Last January, I found a vintage table listed on Craig’s List for $200. It was just what I’d been looking for: ornate legs, hide-a-table extenders that slide in and out, and casters. The listing said it was in fair condition. One leg was missing a chunk and the veneer on the top was peeling and in terrible shape. But, it was sturdy.
I went to see it. Loved it. Made a deal to purchase it for $150, and then worried about spending too much for a peeling piece of junk. You know how that goes.
After experimenting with a few chairs, we decided the casters made the table too high. We removed them. Stephen squared up the legs, tightened screws and added a few more to make the leg support arch more stable.
I painted the legs Annie Sloan’s Paris Grey.
“Grey. Again?” My daughter asked.
“Yes, Eleanor. I want to marry the color grey.”

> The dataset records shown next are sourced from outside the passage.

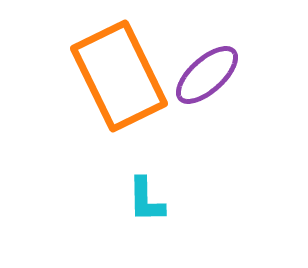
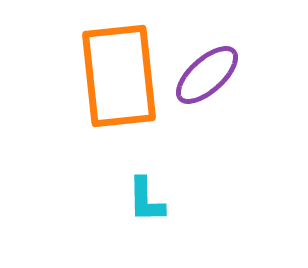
orange rectangle: rotated 20 degrees clockwise
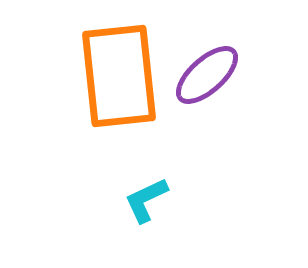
cyan L-shape: rotated 66 degrees clockwise
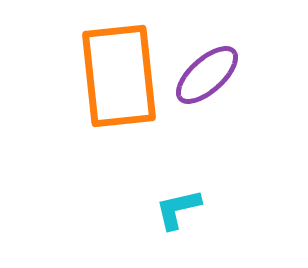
cyan L-shape: moved 32 px right, 9 px down; rotated 12 degrees clockwise
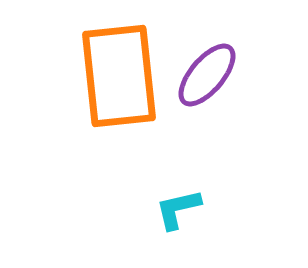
purple ellipse: rotated 8 degrees counterclockwise
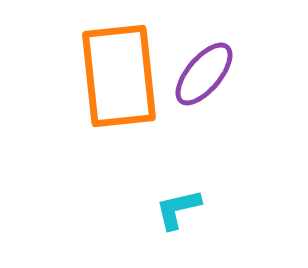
purple ellipse: moved 3 px left, 1 px up
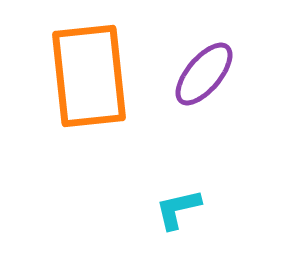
orange rectangle: moved 30 px left
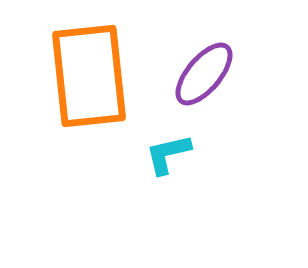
cyan L-shape: moved 10 px left, 55 px up
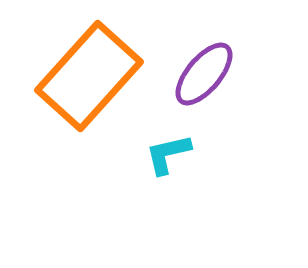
orange rectangle: rotated 48 degrees clockwise
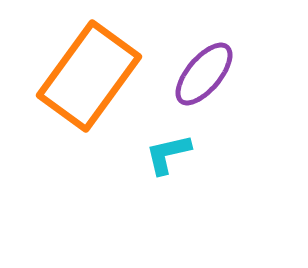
orange rectangle: rotated 6 degrees counterclockwise
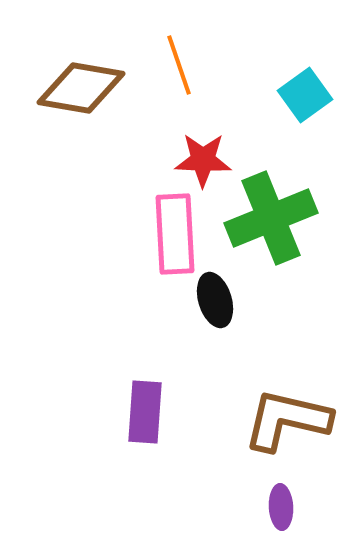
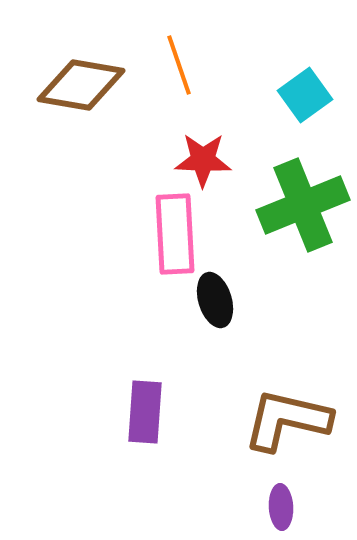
brown diamond: moved 3 px up
green cross: moved 32 px right, 13 px up
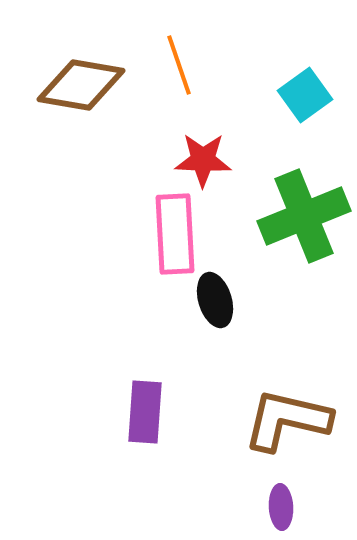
green cross: moved 1 px right, 11 px down
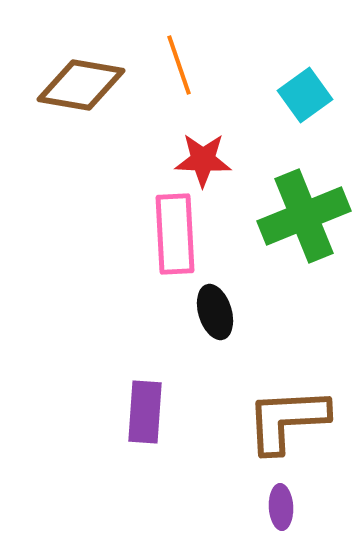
black ellipse: moved 12 px down
brown L-shape: rotated 16 degrees counterclockwise
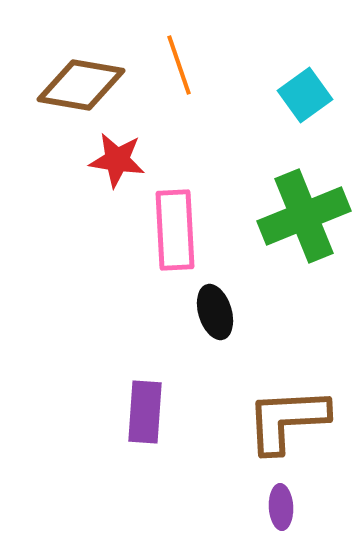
red star: moved 86 px left; rotated 6 degrees clockwise
pink rectangle: moved 4 px up
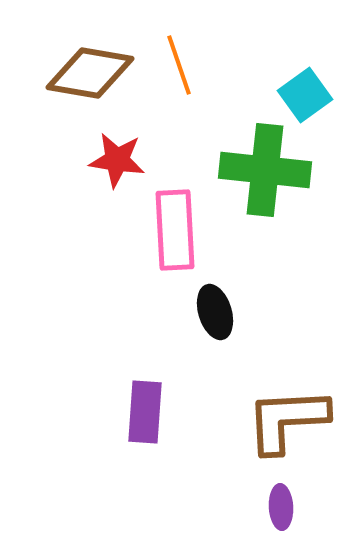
brown diamond: moved 9 px right, 12 px up
green cross: moved 39 px left, 46 px up; rotated 28 degrees clockwise
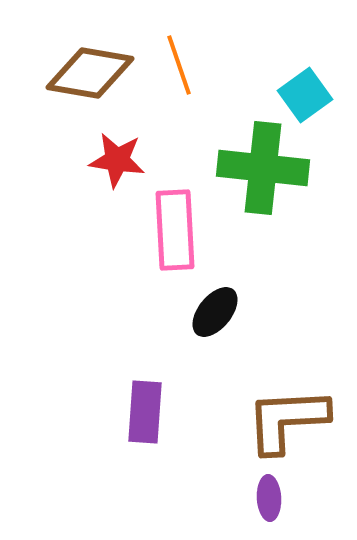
green cross: moved 2 px left, 2 px up
black ellipse: rotated 56 degrees clockwise
purple ellipse: moved 12 px left, 9 px up
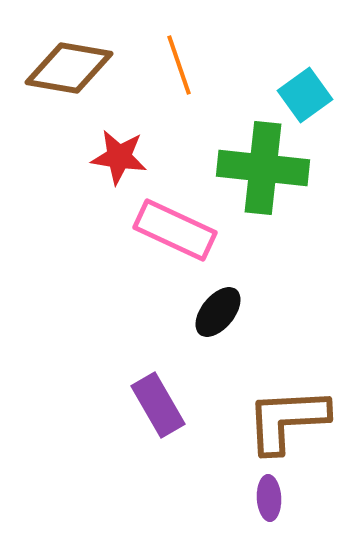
brown diamond: moved 21 px left, 5 px up
red star: moved 2 px right, 3 px up
pink rectangle: rotated 62 degrees counterclockwise
black ellipse: moved 3 px right
purple rectangle: moved 13 px right, 7 px up; rotated 34 degrees counterclockwise
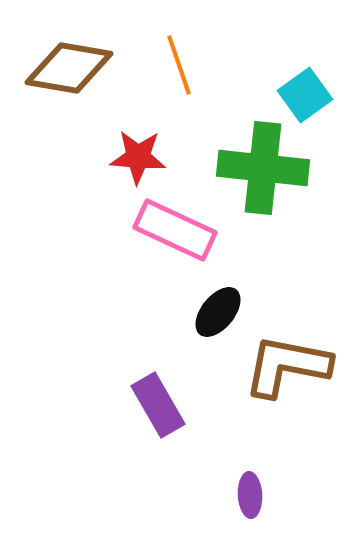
red star: moved 19 px right; rotated 4 degrees counterclockwise
brown L-shape: moved 54 px up; rotated 14 degrees clockwise
purple ellipse: moved 19 px left, 3 px up
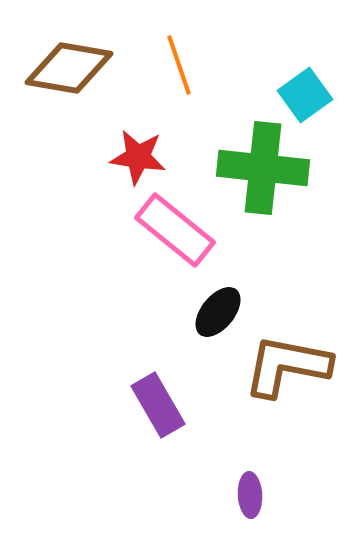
red star: rotated 4 degrees clockwise
pink rectangle: rotated 14 degrees clockwise
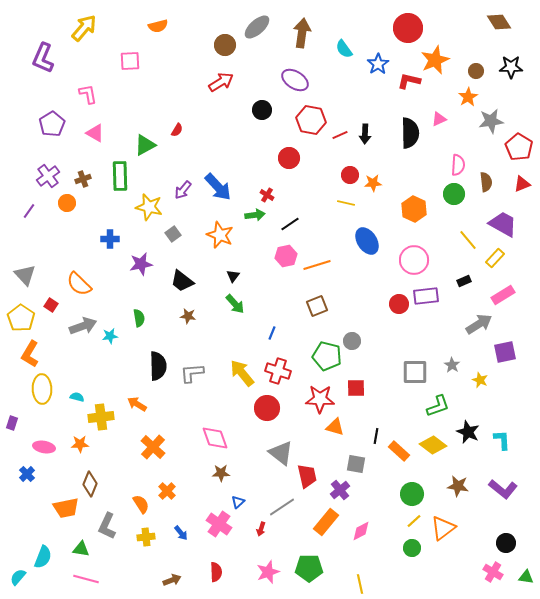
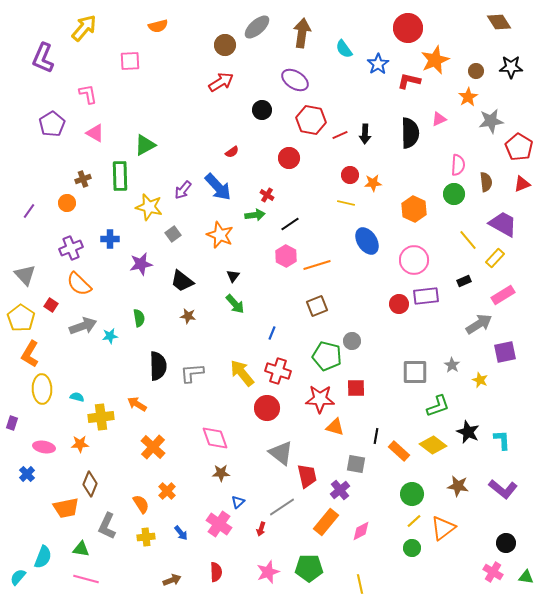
red semicircle at (177, 130): moved 55 px right, 22 px down; rotated 24 degrees clockwise
purple cross at (48, 176): moved 23 px right, 72 px down; rotated 15 degrees clockwise
pink hexagon at (286, 256): rotated 20 degrees counterclockwise
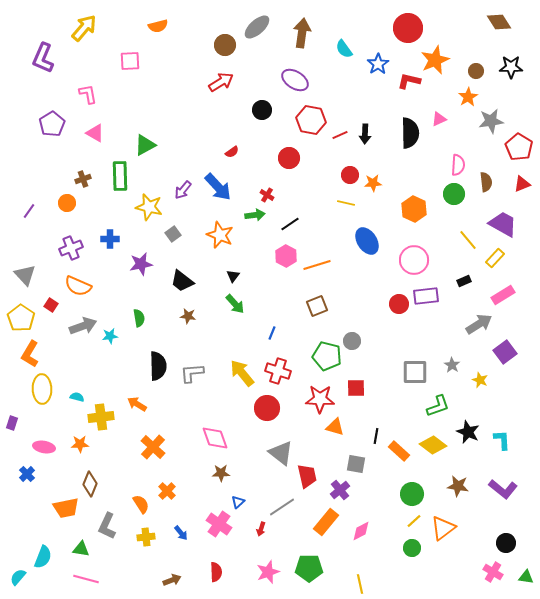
orange semicircle at (79, 284): moved 1 px left, 2 px down; rotated 20 degrees counterclockwise
purple square at (505, 352): rotated 25 degrees counterclockwise
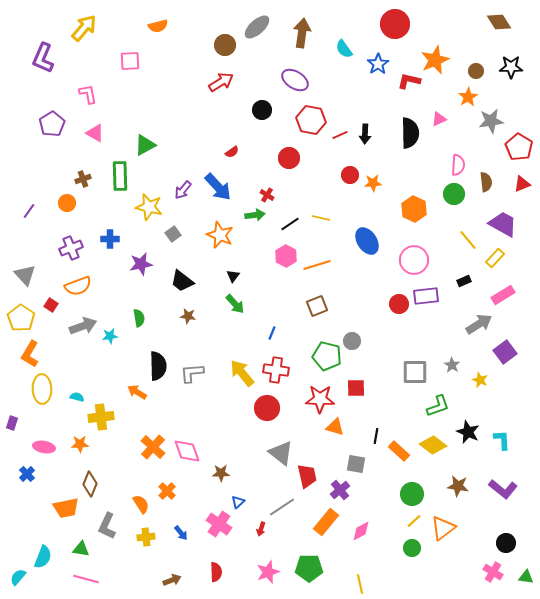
red circle at (408, 28): moved 13 px left, 4 px up
yellow line at (346, 203): moved 25 px left, 15 px down
orange semicircle at (78, 286): rotated 44 degrees counterclockwise
red cross at (278, 371): moved 2 px left, 1 px up; rotated 10 degrees counterclockwise
orange arrow at (137, 404): moved 12 px up
pink diamond at (215, 438): moved 28 px left, 13 px down
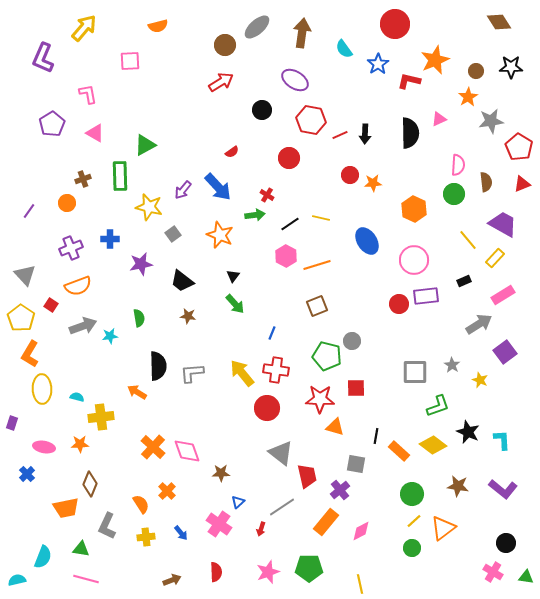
cyan semicircle at (18, 577): moved 1 px left, 3 px down; rotated 36 degrees clockwise
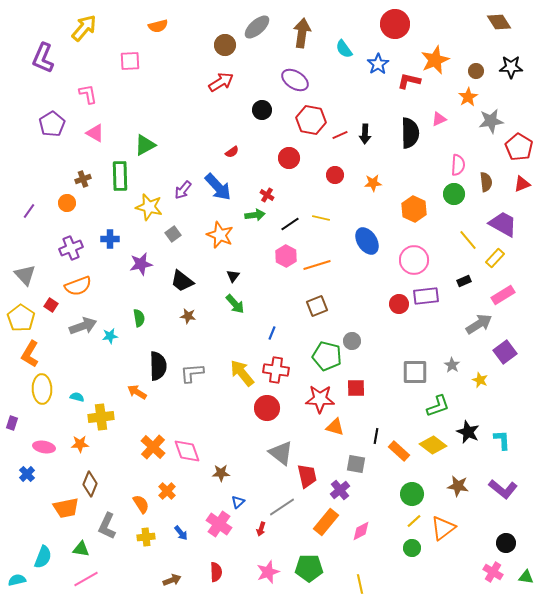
red circle at (350, 175): moved 15 px left
pink line at (86, 579): rotated 45 degrees counterclockwise
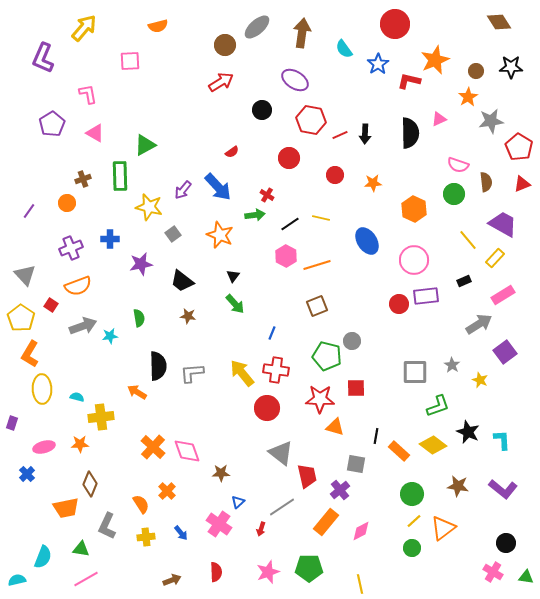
pink semicircle at (458, 165): rotated 105 degrees clockwise
pink ellipse at (44, 447): rotated 25 degrees counterclockwise
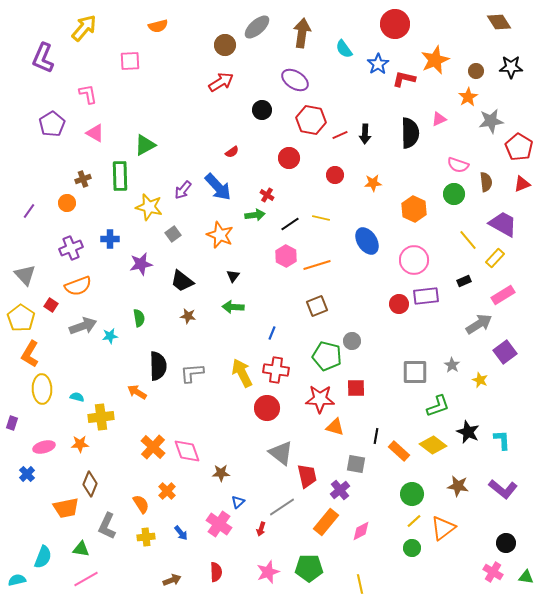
red L-shape at (409, 81): moved 5 px left, 2 px up
green arrow at (235, 304): moved 2 px left, 3 px down; rotated 135 degrees clockwise
yellow arrow at (242, 373): rotated 12 degrees clockwise
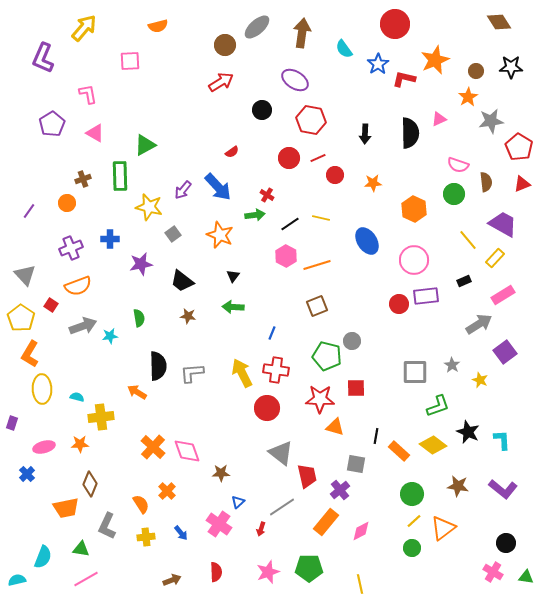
red line at (340, 135): moved 22 px left, 23 px down
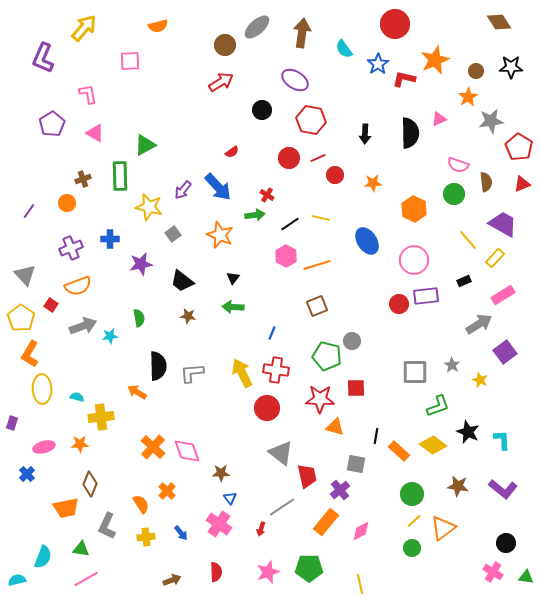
black triangle at (233, 276): moved 2 px down
blue triangle at (238, 502): moved 8 px left, 4 px up; rotated 24 degrees counterclockwise
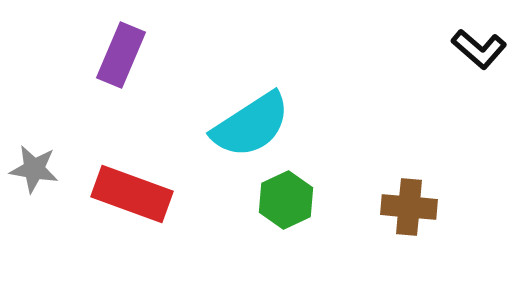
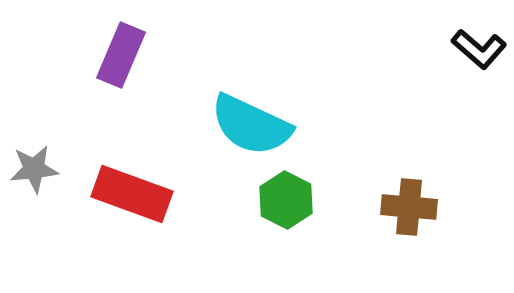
cyan semicircle: rotated 58 degrees clockwise
gray star: rotated 15 degrees counterclockwise
green hexagon: rotated 8 degrees counterclockwise
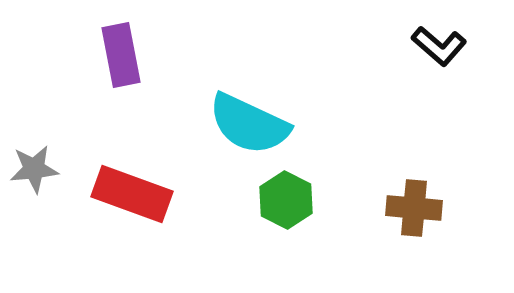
black L-shape: moved 40 px left, 3 px up
purple rectangle: rotated 34 degrees counterclockwise
cyan semicircle: moved 2 px left, 1 px up
brown cross: moved 5 px right, 1 px down
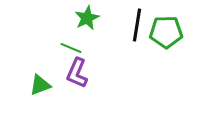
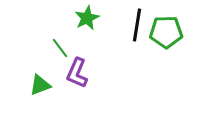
green line: moved 11 px left; rotated 30 degrees clockwise
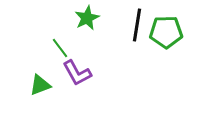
purple L-shape: rotated 52 degrees counterclockwise
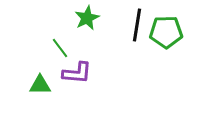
purple L-shape: rotated 56 degrees counterclockwise
green triangle: rotated 20 degrees clockwise
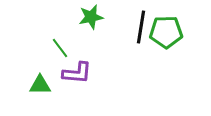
green star: moved 4 px right, 1 px up; rotated 15 degrees clockwise
black line: moved 4 px right, 2 px down
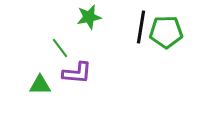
green star: moved 2 px left
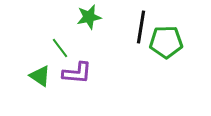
green pentagon: moved 10 px down
green triangle: moved 9 px up; rotated 35 degrees clockwise
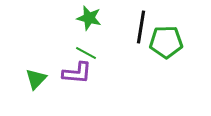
green star: moved 1 px down; rotated 25 degrees clockwise
green line: moved 26 px right, 5 px down; rotated 25 degrees counterclockwise
green triangle: moved 4 px left, 3 px down; rotated 40 degrees clockwise
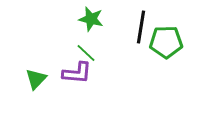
green star: moved 2 px right, 1 px down
green line: rotated 15 degrees clockwise
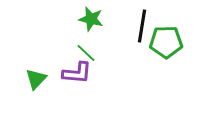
black line: moved 1 px right, 1 px up
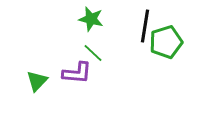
black line: moved 3 px right
green pentagon: rotated 16 degrees counterclockwise
green line: moved 7 px right
green triangle: moved 1 px right, 2 px down
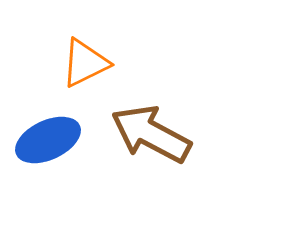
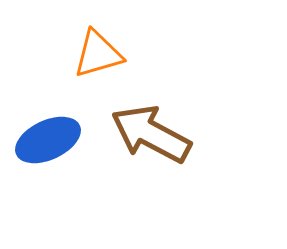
orange triangle: moved 13 px right, 9 px up; rotated 10 degrees clockwise
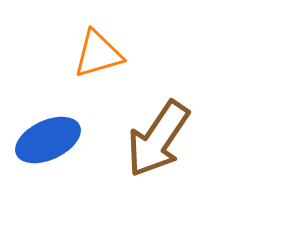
brown arrow: moved 7 px right, 5 px down; rotated 84 degrees counterclockwise
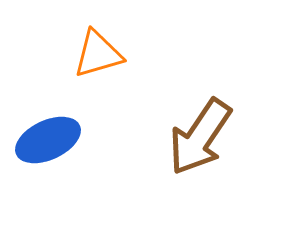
brown arrow: moved 42 px right, 2 px up
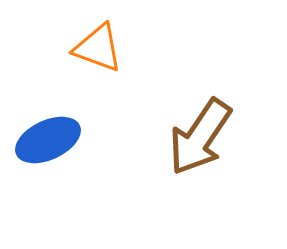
orange triangle: moved 6 px up; rotated 36 degrees clockwise
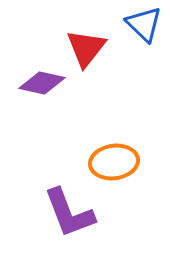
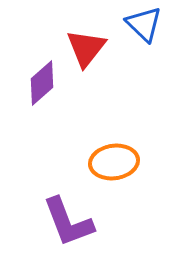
purple diamond: rotated 54 degrees counterclockwise
purple L-shape: moved 1 px left, 9 px down
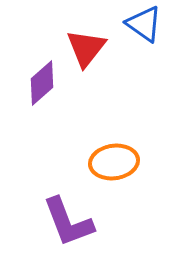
blue triangle: rotated 9 degrees counterclockwise
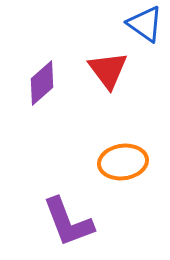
blue triangle: moved 1 px right
red triangle: moved 22 px right, 22 px down; rotated 15 degrees counterclockwise
orange ellipse: moved 9 px right
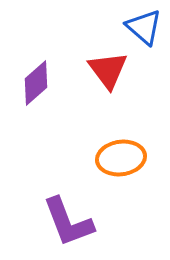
blue triangle: moved 1 px left, 3 px down; rotated 6 degrees clockwise
purple diamond: moved 6 px left
orange ellipse: moved 2 px left, 4 px up
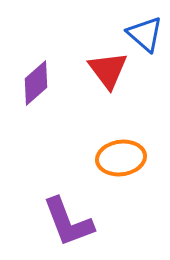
blue triangle: moved 1 px right, 7 px down
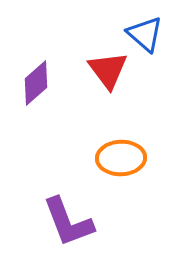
orange ellipse: rotated 6 degrees clockwise
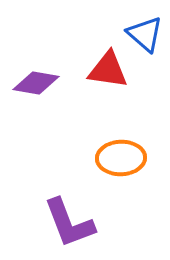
red triangle: rotated 45 degrees counterclockwise
purple diamond: rotated 51 degrees clockwise
purple L-shape: moved 1 px right, 1 px down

After researching for hours on how to apply veneer, where to buy veneer, and how much it would cost; I decided NOT to re-du the veneer. I found one lonely forum entry by a professional furniture restorer explaining how he uses hardener epoxy to re-build damaged molding on antique pieces. It seemed easy enough. And it finishes smooth and very hard. I used 3Ms all-purpose filler. I peeled away all the loose veneer I could, sanded and then applied the epoxy- like drywall compound -on the missing parts. Sand it smooth and repeat. Level and smooth. I’m not a perfectionist. I figured my kids would be slowly destroying the table for the next 10 years, so I wasn’t going to make myself crazy getting it perfect.
More Chalk Paint. More sanding. More compound epoxy. More sanding. More paint.
When I painted, the veneer sucked in the moisture, and started to pop up in places. I used a sharp syringe and watered-down wood glue to stab adhesive into the air bubbles. Then, I pressed it down with books and bench press weights overnight. That works, but it is a tedious process.
More sanding to shabby it up. Then paste wax and a good polish.
I can’t say enough good things about Annie Sloan’s Chalk Paint. It is a dream to work with. After applying wax, it hardens and shines beautifully.
After using the table for a few months, the veneer will still pop up in tiny places when I wipe it down or a it gets wet. Once it dries, it lays flat again. Having a painted table top was not my first choice, but I don’t hate it.
I love the way it looks, but its not the most comfortable to sit at. The scrollwork rubs our legs when we sit two to a side, and it stops the chair arms from tucking under. I’ll detail the chairs I re-did in a following post.
I still debate whether $150 (plus $100 for paint and epoxy) was a good deal for it. Hmmm. What do you think?